A.D.A.M. non è il punto di arrivo ma quello di partenza per un progetto di più ampio respiro, le cui potenzialità possono aprire le porte ad un nuovo approccio allo studio e alla ricerca di confine, dandoci la possibilità di realizzare progetti che fino ad oggi avrebbero richiesto l’impegno di ingenti risorse materiali e decenni in termini di risorse temporali.
English version
A.D.A.M. (Adaptive Digital Assistant for Machine-learning) is a local, modular, and domain-specific artificial intelligence system designed to support advanced engineering research in electrical and quantum fields. It addresses the practical necessity for a technical-domain-aware AI assistant trained on specialized corpora, operating entirely on-premise to guarantee absolute data confidentiality, and scaling over time as its knowledge base expands. The architecture is structured into two primary components.
ADAM Core serves as the reasoning engine: an LLM with a native STEM DNA, synthesized via the weight fusion of two open-weights models selected for their complementary architectural features. This merging process is executed utilizing the Spherical Linear Interpolation (SLERP) technique, followed by an optional LoRA/QLoRA parameter-efficient fine-tuning phase for specialization within the targeted technical domain.
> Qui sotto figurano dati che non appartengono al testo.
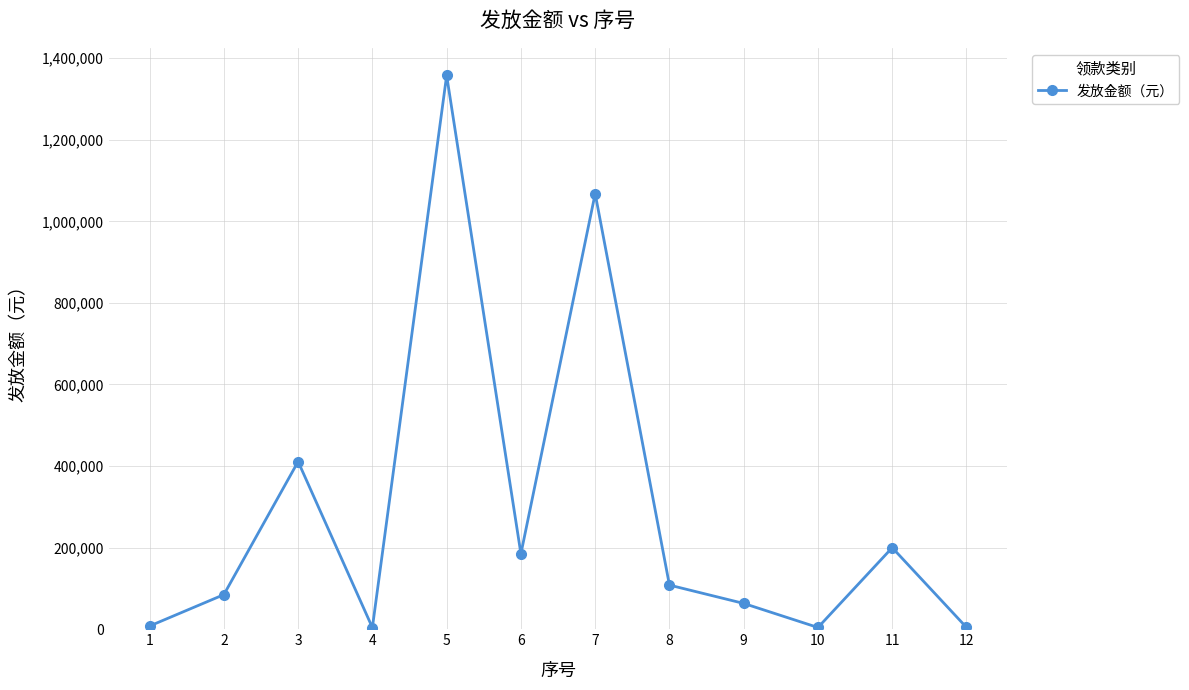

Between 5 and 9, which is larger?

5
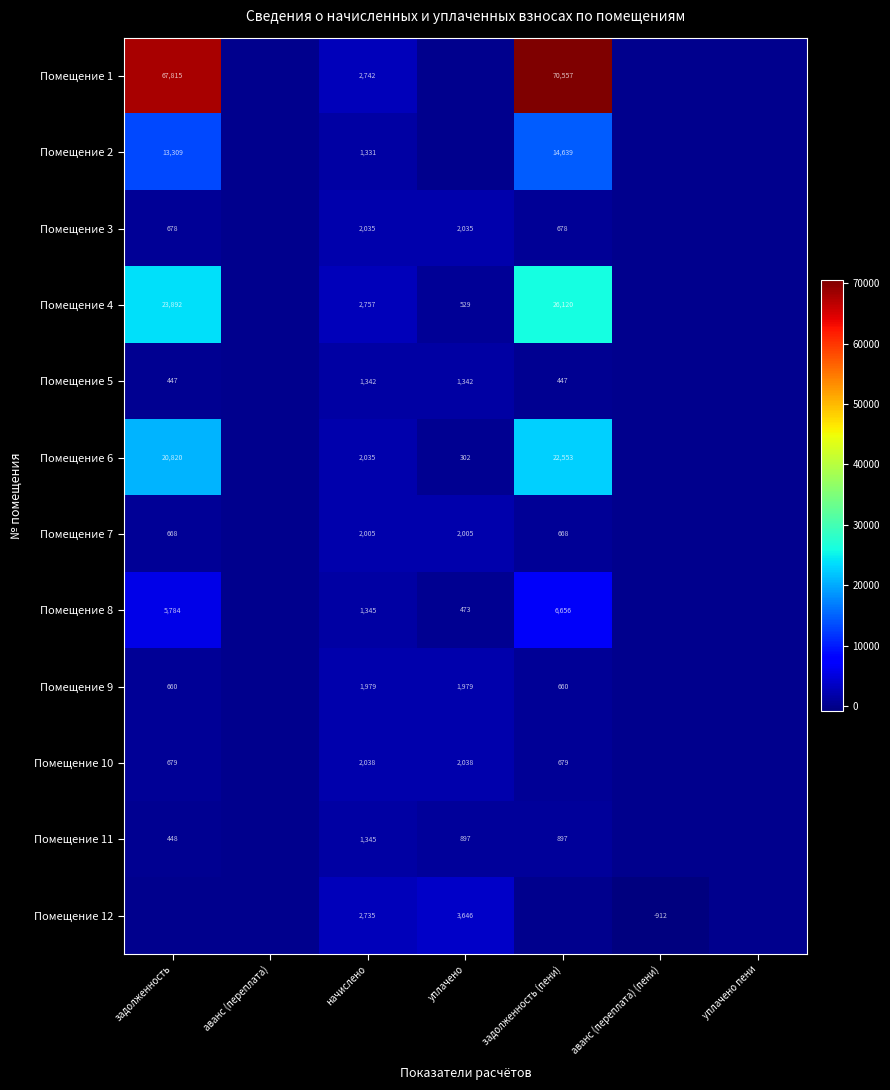

The value of Помещение 2 at задолженность is 13309. True or false?

True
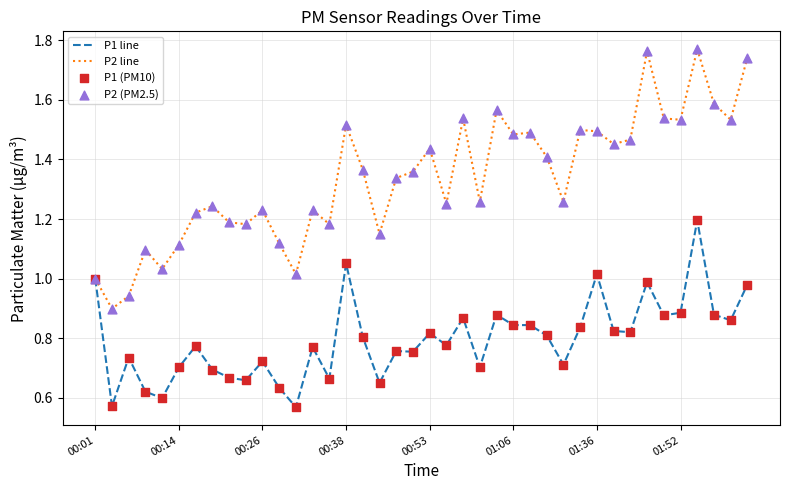

Which series has the largest total across all categories?

P2 line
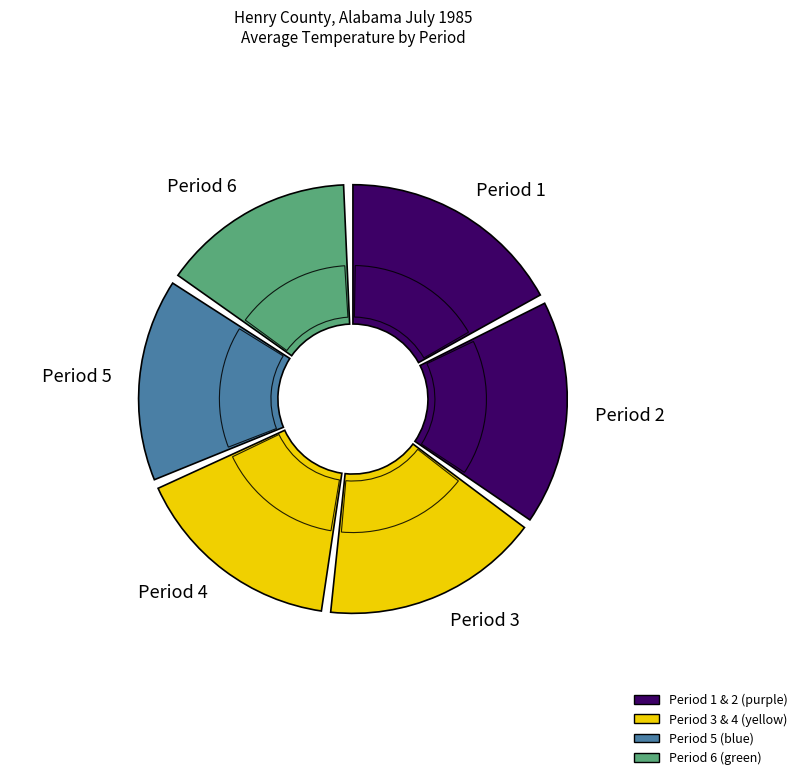

Rank the categories by value from highest to lowest.

Period 1, Period 2, Period 3, Period 4, Period 5, Period 6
The resulting model runs completely locally on an AMD Ryzen AI Max+ 395 “Strix Halo” architecture equipped with 128 GB of unified memory, eliminating any dependency on cloud services.
ADAM Plus constitutes the dynamic knowledge domain, organized into four decoupled, overlapping layers: a standard RAG system (ChromaDB coupled with sentence-transformers) for semantic retrieval from the technical corpus; an LLM Wiki pipeline inspired by Karpathy’s documentation pattern, which automatically constructs and updates a structured knowledge base in Markdown format navigable via Obsidian; a Graphify layer for the mathematical visualization of knowledge graphs and the topology analysis of conceptual interconnections; and finally, an Epistemic Layer—the most critical component—which applies four sequential validation filters to every generated research hypothesis, mitigating hallucinations and ensuring the strict methodological rigor required for cutting-edge research.
A.D.A.M. is not the final destination but rather the baseline for a broader ecosystem. Its potential opens the door to a paradigm shift in advanced research, enabling the execution of complex projects that, until today, would have demanded massive material investments and decades of development timelines.